_ASSIGNED TASK:_ Retype the entries, please, from their first line to the line containing "the white front door at point (283, 622)", exactly and only those lines, minus the pictures.

_SUPPLIED MATERIAL:_
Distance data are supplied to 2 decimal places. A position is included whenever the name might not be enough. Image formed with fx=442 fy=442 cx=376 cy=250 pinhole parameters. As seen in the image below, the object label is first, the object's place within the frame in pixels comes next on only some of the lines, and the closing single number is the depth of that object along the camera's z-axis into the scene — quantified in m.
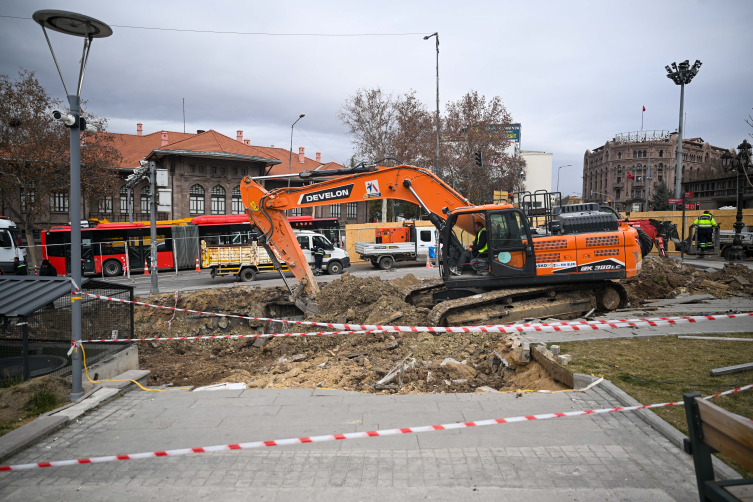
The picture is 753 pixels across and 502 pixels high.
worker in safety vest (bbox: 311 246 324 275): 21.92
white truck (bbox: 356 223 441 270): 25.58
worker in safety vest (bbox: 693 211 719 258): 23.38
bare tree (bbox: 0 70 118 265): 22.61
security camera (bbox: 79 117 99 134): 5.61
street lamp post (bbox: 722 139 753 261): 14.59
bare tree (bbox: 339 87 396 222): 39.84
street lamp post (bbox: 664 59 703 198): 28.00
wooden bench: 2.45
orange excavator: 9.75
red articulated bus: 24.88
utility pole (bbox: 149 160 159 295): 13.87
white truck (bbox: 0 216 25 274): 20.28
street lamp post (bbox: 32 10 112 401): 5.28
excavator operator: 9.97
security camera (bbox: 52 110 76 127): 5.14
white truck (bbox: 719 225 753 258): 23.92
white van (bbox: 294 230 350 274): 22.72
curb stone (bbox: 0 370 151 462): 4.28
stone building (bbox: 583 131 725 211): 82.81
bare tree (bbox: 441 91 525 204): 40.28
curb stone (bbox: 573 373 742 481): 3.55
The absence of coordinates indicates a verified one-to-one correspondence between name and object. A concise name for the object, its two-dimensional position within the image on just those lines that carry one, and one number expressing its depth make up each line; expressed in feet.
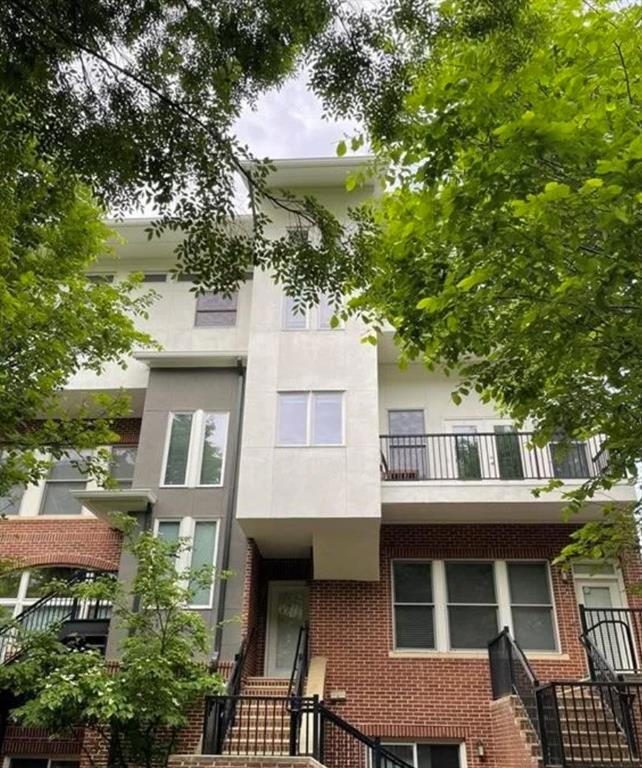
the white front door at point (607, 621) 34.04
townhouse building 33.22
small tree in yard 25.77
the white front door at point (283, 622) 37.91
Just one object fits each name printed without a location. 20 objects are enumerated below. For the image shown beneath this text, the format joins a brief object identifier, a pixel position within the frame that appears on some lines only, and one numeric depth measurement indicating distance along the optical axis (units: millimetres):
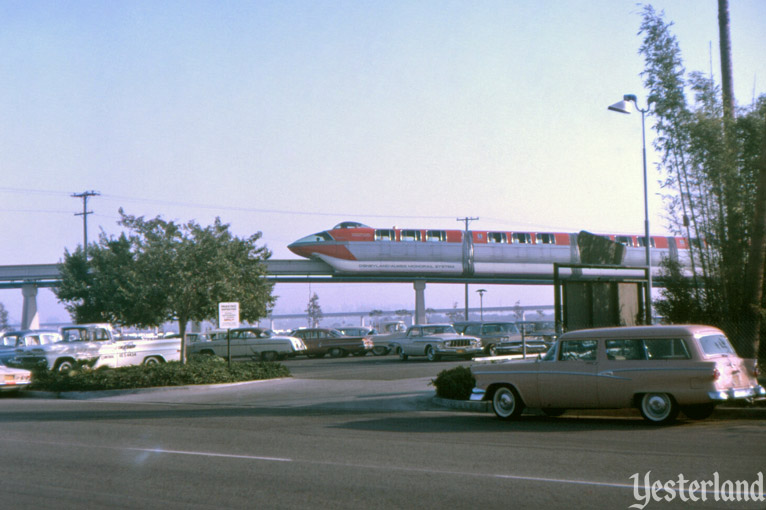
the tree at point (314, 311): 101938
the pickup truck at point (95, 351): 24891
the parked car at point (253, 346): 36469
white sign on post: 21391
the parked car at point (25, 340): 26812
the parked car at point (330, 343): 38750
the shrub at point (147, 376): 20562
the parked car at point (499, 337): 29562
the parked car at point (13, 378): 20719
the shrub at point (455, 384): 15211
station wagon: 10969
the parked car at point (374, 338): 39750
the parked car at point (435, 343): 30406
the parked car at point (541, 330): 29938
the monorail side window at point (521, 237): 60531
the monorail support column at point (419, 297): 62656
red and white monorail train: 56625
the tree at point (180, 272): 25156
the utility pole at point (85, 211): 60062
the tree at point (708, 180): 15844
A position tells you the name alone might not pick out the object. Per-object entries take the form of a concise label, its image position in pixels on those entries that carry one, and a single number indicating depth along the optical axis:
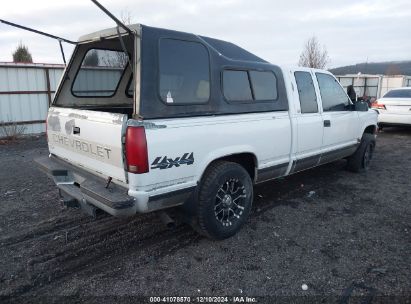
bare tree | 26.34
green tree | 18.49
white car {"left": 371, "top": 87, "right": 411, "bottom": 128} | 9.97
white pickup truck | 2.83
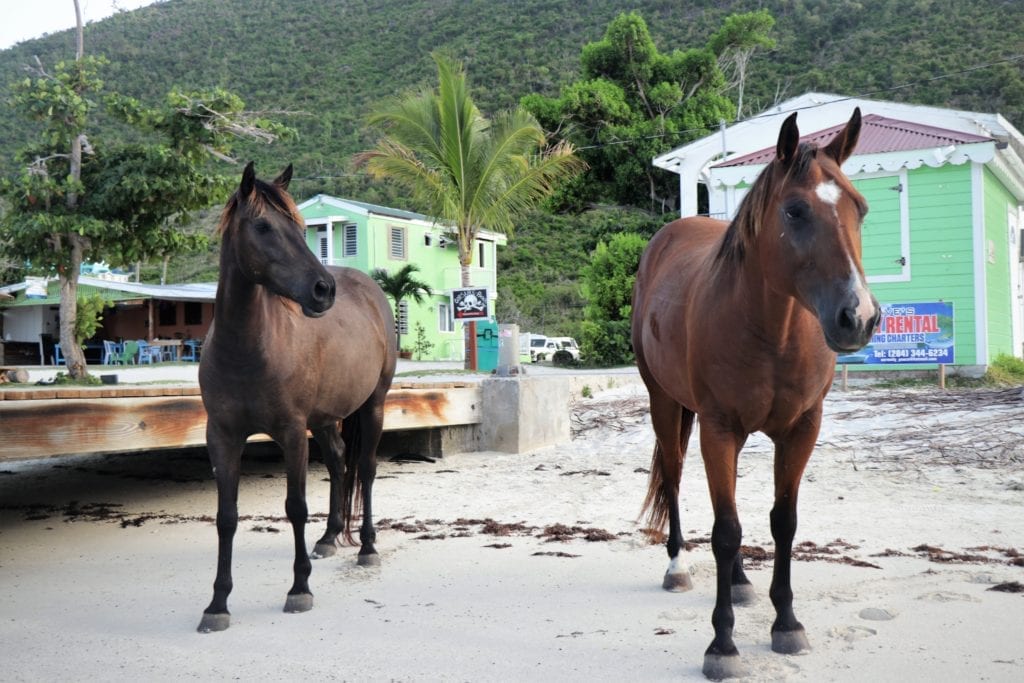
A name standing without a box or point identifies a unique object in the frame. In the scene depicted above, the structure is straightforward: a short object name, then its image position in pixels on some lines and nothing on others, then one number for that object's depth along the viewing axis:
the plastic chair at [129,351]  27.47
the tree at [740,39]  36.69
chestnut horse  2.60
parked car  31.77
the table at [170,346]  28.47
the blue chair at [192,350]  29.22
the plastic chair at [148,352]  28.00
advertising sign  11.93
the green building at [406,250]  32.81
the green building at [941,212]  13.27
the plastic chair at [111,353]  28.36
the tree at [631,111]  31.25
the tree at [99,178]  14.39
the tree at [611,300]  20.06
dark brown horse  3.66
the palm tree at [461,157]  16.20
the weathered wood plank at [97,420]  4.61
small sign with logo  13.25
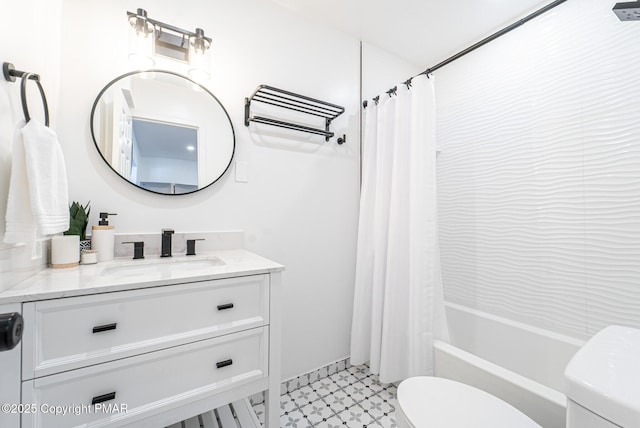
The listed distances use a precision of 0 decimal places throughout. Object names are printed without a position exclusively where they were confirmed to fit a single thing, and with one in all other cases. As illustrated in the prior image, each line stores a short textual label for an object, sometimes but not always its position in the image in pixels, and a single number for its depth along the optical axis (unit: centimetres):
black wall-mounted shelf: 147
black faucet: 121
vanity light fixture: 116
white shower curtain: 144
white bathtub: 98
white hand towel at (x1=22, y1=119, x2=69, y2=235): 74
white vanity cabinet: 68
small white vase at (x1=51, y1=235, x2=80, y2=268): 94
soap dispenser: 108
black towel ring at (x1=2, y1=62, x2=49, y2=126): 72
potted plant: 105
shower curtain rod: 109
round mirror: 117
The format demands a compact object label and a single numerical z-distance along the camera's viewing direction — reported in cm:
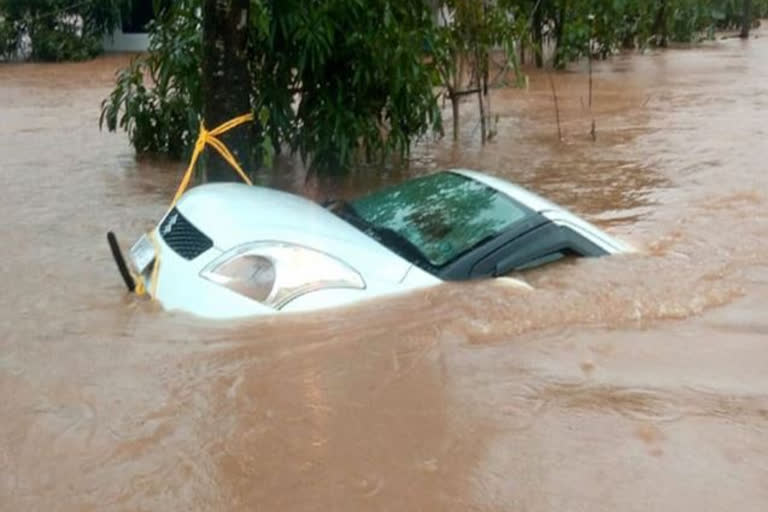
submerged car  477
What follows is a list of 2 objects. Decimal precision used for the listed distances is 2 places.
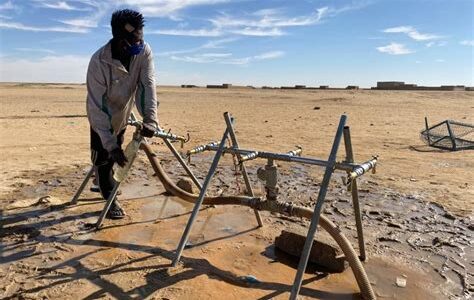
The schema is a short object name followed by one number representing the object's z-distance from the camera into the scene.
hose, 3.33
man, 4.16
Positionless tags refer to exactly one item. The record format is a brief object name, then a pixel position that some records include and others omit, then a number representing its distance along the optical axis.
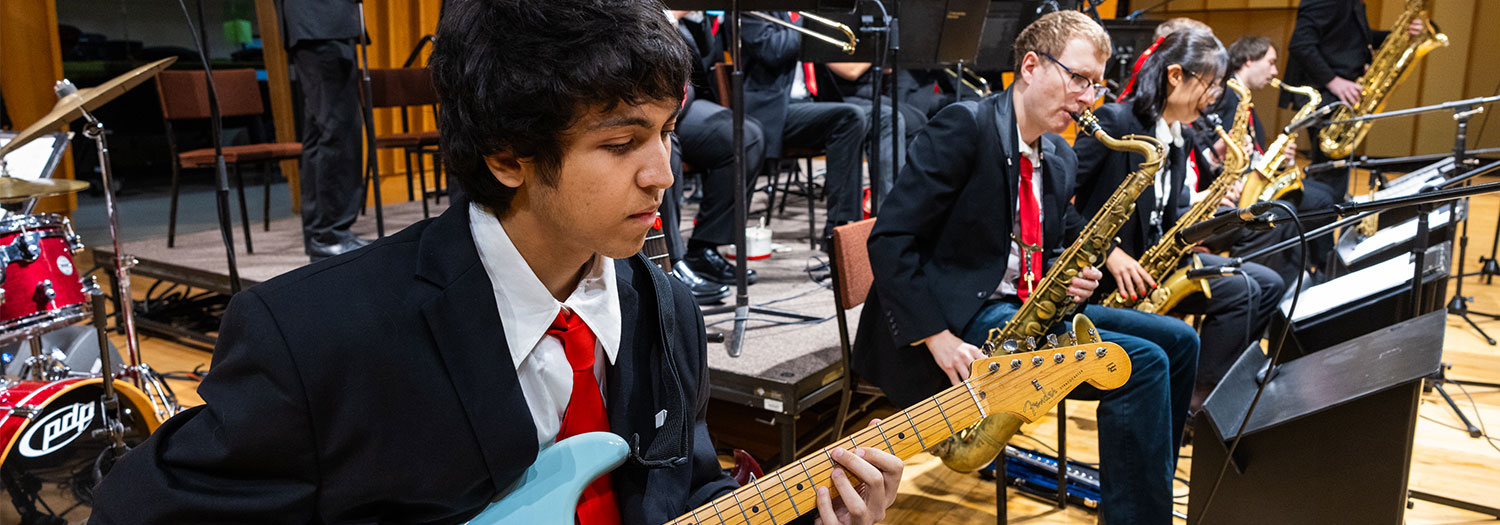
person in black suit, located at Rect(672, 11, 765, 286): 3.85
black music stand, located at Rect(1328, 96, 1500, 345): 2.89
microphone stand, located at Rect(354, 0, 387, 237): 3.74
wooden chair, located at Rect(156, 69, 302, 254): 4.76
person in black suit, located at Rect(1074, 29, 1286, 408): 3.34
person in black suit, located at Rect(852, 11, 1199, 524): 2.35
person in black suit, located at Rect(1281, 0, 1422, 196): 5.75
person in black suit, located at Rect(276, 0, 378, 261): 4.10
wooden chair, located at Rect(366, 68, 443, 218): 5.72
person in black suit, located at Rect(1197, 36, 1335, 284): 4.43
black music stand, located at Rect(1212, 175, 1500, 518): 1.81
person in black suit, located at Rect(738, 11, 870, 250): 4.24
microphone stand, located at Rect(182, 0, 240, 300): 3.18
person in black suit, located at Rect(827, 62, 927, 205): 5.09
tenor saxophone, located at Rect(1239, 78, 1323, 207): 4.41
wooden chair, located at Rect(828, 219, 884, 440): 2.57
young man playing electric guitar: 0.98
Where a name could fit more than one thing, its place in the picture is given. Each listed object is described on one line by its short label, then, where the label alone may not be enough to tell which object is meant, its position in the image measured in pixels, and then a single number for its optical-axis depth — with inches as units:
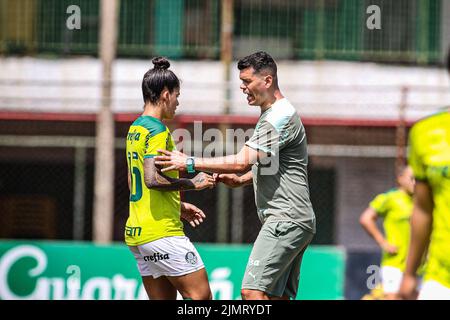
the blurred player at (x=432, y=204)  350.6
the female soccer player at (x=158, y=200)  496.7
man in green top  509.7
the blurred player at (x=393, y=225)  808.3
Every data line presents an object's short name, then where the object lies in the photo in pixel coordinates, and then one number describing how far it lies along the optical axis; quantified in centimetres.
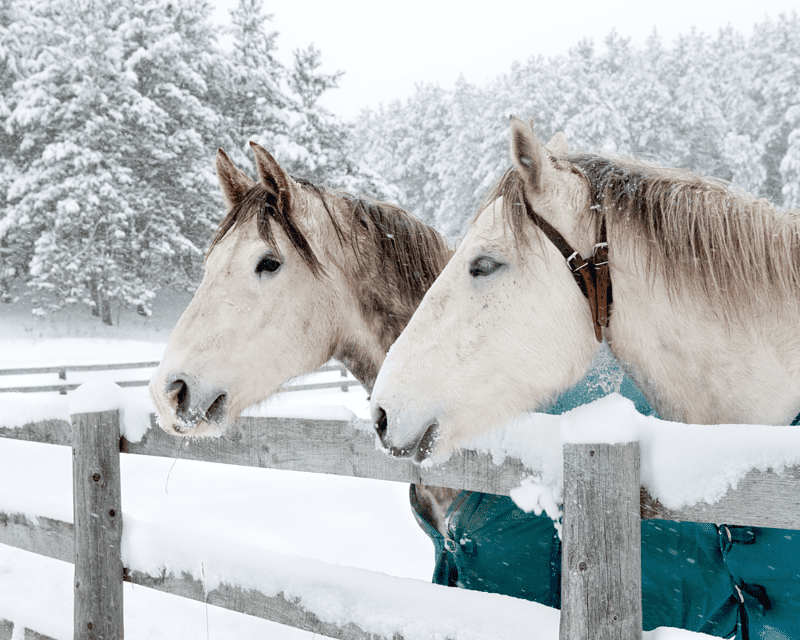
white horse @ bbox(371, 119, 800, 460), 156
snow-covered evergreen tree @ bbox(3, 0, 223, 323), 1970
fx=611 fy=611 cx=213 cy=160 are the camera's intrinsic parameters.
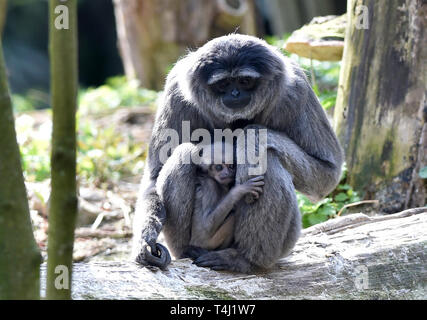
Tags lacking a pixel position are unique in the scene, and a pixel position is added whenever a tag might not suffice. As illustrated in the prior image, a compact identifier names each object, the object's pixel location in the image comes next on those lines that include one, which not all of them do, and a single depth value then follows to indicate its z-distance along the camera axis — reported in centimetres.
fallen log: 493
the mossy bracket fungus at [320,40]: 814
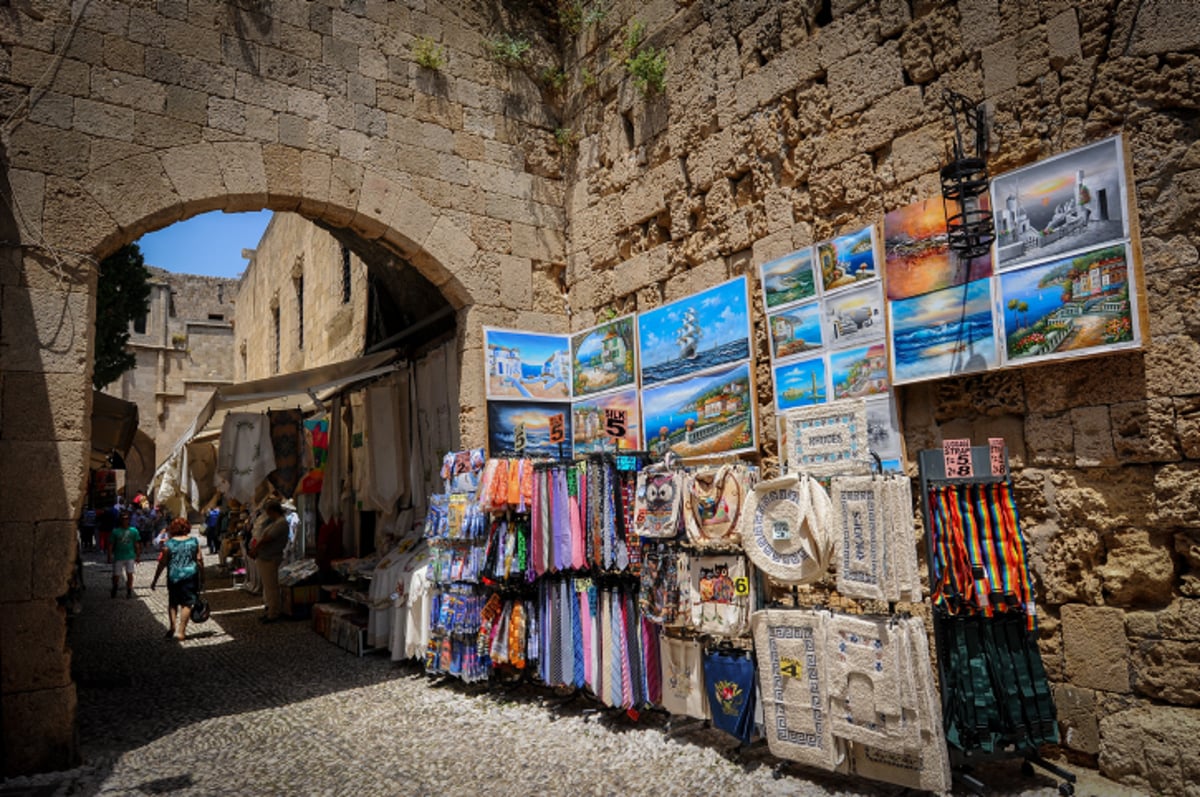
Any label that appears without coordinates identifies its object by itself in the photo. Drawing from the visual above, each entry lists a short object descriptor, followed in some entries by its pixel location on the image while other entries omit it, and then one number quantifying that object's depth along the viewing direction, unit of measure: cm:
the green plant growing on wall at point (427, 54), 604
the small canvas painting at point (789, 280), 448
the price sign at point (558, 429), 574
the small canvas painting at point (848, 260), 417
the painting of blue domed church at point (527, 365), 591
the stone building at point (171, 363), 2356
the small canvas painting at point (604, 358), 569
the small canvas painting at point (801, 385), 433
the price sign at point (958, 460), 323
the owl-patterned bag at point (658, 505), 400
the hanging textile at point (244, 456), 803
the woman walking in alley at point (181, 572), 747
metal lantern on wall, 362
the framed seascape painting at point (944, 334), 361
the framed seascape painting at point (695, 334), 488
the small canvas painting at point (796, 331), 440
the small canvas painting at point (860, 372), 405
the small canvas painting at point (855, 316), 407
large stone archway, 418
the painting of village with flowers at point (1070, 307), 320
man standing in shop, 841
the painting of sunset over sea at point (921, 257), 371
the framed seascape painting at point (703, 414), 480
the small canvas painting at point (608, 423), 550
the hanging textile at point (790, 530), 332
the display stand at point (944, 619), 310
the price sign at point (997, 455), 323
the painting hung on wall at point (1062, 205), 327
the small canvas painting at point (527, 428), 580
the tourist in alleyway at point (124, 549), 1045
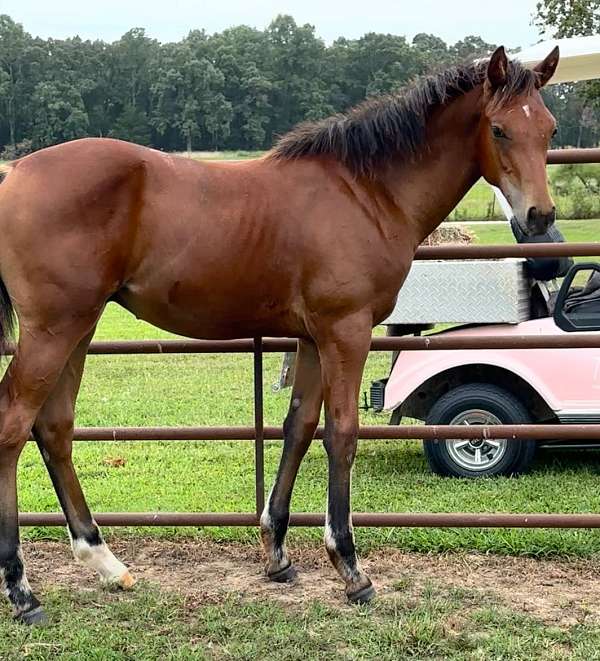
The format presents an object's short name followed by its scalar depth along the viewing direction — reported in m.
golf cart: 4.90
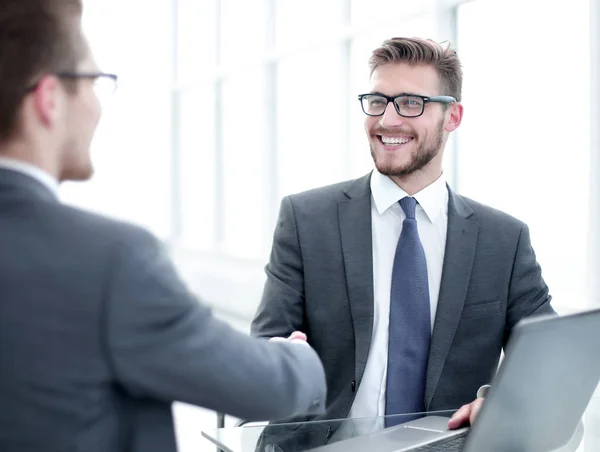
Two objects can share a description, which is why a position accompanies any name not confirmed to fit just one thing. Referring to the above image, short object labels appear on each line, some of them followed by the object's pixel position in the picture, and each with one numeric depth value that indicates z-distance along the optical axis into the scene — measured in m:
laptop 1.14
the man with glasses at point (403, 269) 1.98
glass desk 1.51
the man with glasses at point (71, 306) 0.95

_WRITTEN SOLUTION:_
Distance data are supplied to 2 decimal places. A position is included whenever the name might not be enough. Image formed with fx=442 fy=442 cx=376 cy=250 pinhole parameters. As seen in the image below, the object label is first, the object's place within the frame in pixels comes next on only some of the lines, and the closing single number is the depth of that object along the camera's z-axis into the scene — quantified in m.
The picture is 753 pixels across and 502 pixels high.
worker in safety vest (bbox: 311 246 324 275): 21.92
white truck (bbox: 356 223 441 270): 25.58
worker in safety vest (bbox: 693 211 719 258): 23.38
bare tree (bbox: 0 70 118 265): 22.61
security camera (bbox: 79 117 99 134): 5.61
street lamp post (bbox: 722 139 753 261): 14.59
bare tree (bbox: 339 87 396 222): 39.84
street lamp post (bbox: 664 59 703 198): 28.00
wooden bench: 2.45
orange excavator: 9.75
red articulated bus: 24.88
utility pole (bbox: 149 160 159 295): 13.87
white truck (bbox: 0 216 25 274): 20.28
street lamp post (bbox: 32 10 112 401): 5.28
excavator operator: 9.97
security camera (bbox: 52 110 76 127): 5.14
white truck (bbox: 719 225 753 258): 23.92
white van (bbox: 294 230 350 274): 22.72
curb stone (bbox: 0 370 151 462): 4.28
stone building (bbox: 583 131 725 211): 82.81
bare tree (bbox: 441 91 525 204): 40.28
curb stone (bbox: 573 373 742 481): 3.55
The absence of coordinates indicates a verified one-to-one correspondence between name and object. A concise name for the object, its two-dimensional position within the image on just those lines that carry one, and one number expressing its depth make up each line; expressed in feet.
the white front door at point (607, 621) 34.04
townhouse building 33.22
small tree in yard 25.77
the white front door at point (283, 622) 37.91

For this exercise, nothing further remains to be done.